Set of tasks:
A. In the excerpt on the Standard Normal distribution, what area lies under the density function between x = -2.0 and x = 2.0?
B. Reproduce the data entries word for word, starting at the beginning of the data entries and ending at the line that contains "Свято-Успенской Киево-Печерской Лавры". Leave the pictures out of your answer.

Excerpted text:

General Advance-Placement (AP) Statistics Curriculum - Standard Normal Variables and Experiments

Standard Normal Distribution

The Standard Normal Distribution is a continuous distribution with the following density:

• Standard Normal density function $f(x)= {e^{-x^2 \over 2} \over \sqrt{2 \pi}}.$
• Standard Normal cumulative distribution function $\Phi(y)= \int_{-\infty}^{y}{{e^{-x^2 \over 2} \over \sqrt{2 \pi}} dx}.$
• Why are these two functions, f(x),Φ(y) well-defined density and distribution functions, i.e., $\int_{-\infty}^{\infty} {f(x)dx}=1$? See the appendix below.

Note that the following exact areas are bound between the Standard Normal Density Function and the x-axis on these symmetric intervals around the origin:

• The area: -1.0 < x < 1.0 = 0.8413 - 0.1587 = 0.6826
• The area: -2.0 < x < 2.0 = 0.9772 - 0.0228 = 0.9544
• The area: -3.0 < x < 3.0 = 0.9987 - 0.0013 = 0.9974
• Note that the inflection points (f''(x) = 0)of the Standard Normal density function are $\pm$ 1.
• The Standard Normal distribution is also a special case of the more general normal distribution where the mean is set to zero and the variance is set to one. The Standard Normal distribution is often called the bell curve because the graph of its probability density resembles a bell.

Data entries:
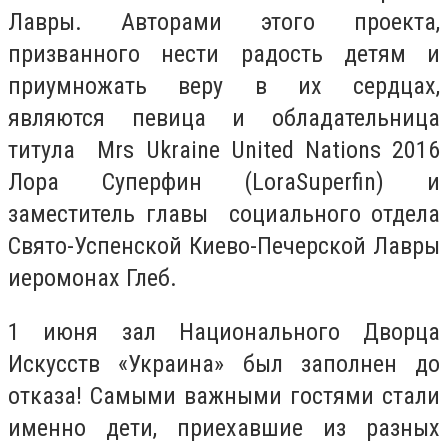
Лавры. Авторами этого проекта,
призванного нести радость детям и
приумножать веру в их сердцах,
являются певица и обладательница
титула Mrs Ukraine United Nations 2016
Лора Суперфин (LoraSuperfin) и
заместитель главы социального отдела
Свято-Успенской Киево-Печерской Лавры
иеромонах Глеб.
1 июня зал Национального Дворца
Искусств «Украина» был заполнен до
отказа! Самыми важными гостями стали
именно дети, приехавшие из разных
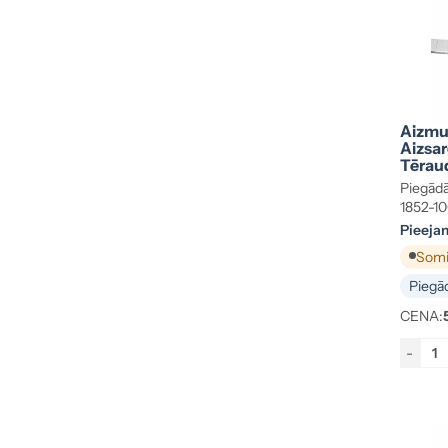
Aizmu
Aizsar
Tēraud
Piegādā
1852-1
Pieeja
Somij
Piegād
CENA:
-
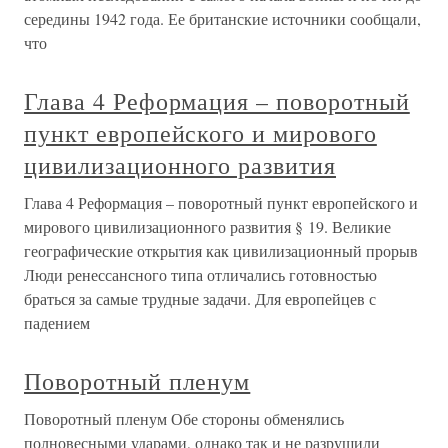
середины 1942 года. Ее британские источники сообщали,
что
Глава 4 Реформация – поворотный
пункт европейского и мирового
цивилизационного развития
Глава 4 Реформация – поворотный пункт европейского и
мирового цивилизационного развития § 19. Великие
географические открытия как цивилизационный прорыв
Люди ренессансного типа отличались готовностью
браться за самые трудные задачи. Для европейцев с
падением
Поворотный пленум
Поворотный пленум Обе стороны обменялись
полновесными ударами, однако так и не разрушили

Responses in order:
A. 0.9544

B.
Лавры. Авторами этого проекта,
призванного нести радость детям и
приумножать веру в их сердцах,
являются певица и обладательница
титула Mrs Ukraine United Nations 2016
Лора Суперфин (LoraSuperfin) и
заместитель главы социального отдела
Свято-Успенской Киево-Печерской Лавры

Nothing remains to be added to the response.